Data supplied:
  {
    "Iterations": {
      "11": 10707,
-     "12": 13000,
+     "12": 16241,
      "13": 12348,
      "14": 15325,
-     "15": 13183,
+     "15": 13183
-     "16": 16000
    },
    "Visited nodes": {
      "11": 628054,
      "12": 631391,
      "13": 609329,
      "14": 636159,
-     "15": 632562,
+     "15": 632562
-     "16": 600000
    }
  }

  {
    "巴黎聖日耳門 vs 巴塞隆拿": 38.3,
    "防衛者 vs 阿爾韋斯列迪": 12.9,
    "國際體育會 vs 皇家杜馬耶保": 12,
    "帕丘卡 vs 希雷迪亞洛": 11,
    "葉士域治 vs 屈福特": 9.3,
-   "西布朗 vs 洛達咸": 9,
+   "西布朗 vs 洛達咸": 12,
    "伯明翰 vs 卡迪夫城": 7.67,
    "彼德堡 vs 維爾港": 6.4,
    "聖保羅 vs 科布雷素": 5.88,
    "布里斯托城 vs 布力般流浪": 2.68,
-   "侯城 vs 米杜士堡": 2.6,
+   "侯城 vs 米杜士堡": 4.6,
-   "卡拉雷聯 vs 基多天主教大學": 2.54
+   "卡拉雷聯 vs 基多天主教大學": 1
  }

* * *

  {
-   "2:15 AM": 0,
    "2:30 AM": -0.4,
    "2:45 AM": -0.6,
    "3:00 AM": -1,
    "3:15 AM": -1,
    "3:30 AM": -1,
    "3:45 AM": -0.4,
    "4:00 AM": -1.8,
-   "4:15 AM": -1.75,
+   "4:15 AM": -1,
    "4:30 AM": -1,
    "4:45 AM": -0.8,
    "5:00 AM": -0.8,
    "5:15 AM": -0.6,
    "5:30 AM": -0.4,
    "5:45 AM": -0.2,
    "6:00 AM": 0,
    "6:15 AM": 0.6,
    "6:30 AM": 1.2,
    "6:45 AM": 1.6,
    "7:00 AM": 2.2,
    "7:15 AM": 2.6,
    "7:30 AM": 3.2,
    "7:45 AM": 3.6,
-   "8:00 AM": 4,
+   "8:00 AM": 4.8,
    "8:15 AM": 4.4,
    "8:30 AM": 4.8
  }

* * *

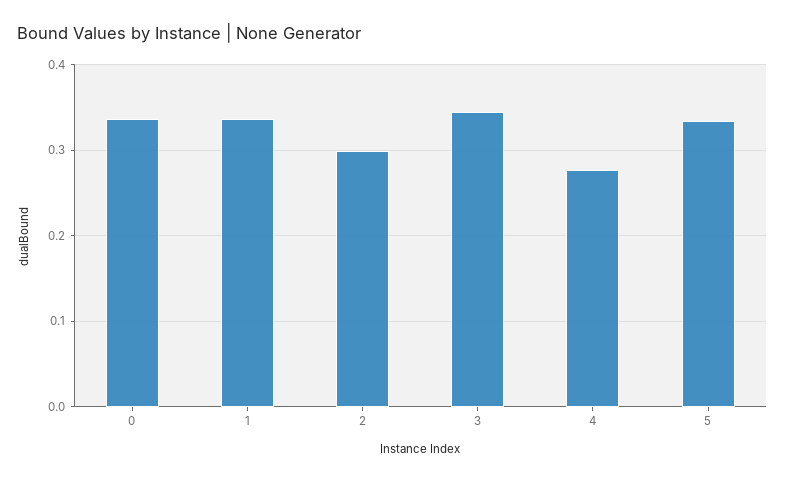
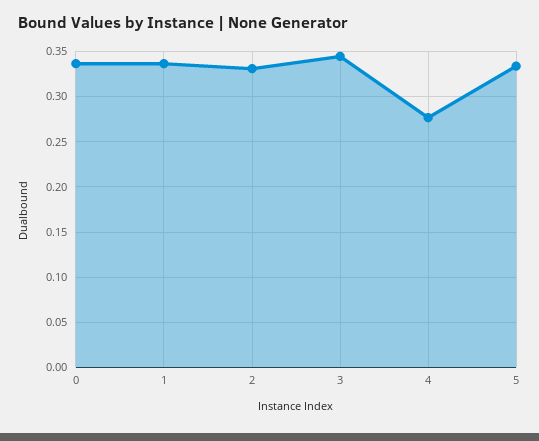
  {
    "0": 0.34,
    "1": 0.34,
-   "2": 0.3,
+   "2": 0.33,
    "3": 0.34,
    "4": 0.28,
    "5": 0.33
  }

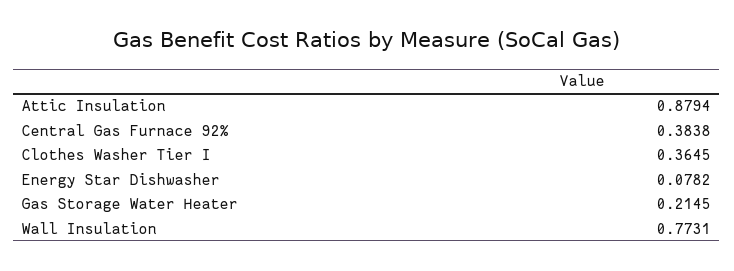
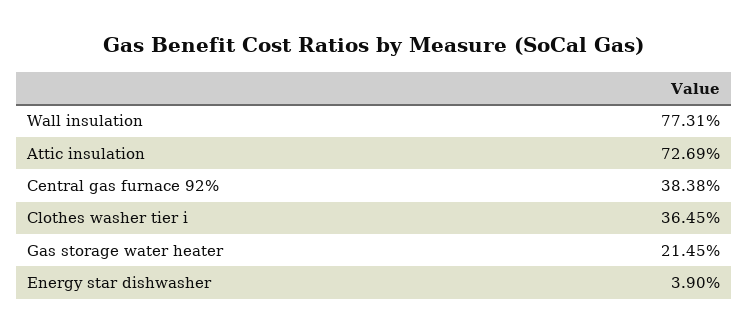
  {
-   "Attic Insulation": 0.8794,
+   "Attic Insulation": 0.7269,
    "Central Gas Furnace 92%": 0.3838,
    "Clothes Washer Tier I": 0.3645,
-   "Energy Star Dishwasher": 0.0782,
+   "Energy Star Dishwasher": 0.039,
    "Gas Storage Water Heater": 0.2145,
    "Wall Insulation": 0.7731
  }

The task: Lines of the material that contain the word "Star" are to be gathered.

Problem solution:
-   "Energy Star Dishwasher": 0.0782,
+   "Energy Star Dishwasher": 0.039,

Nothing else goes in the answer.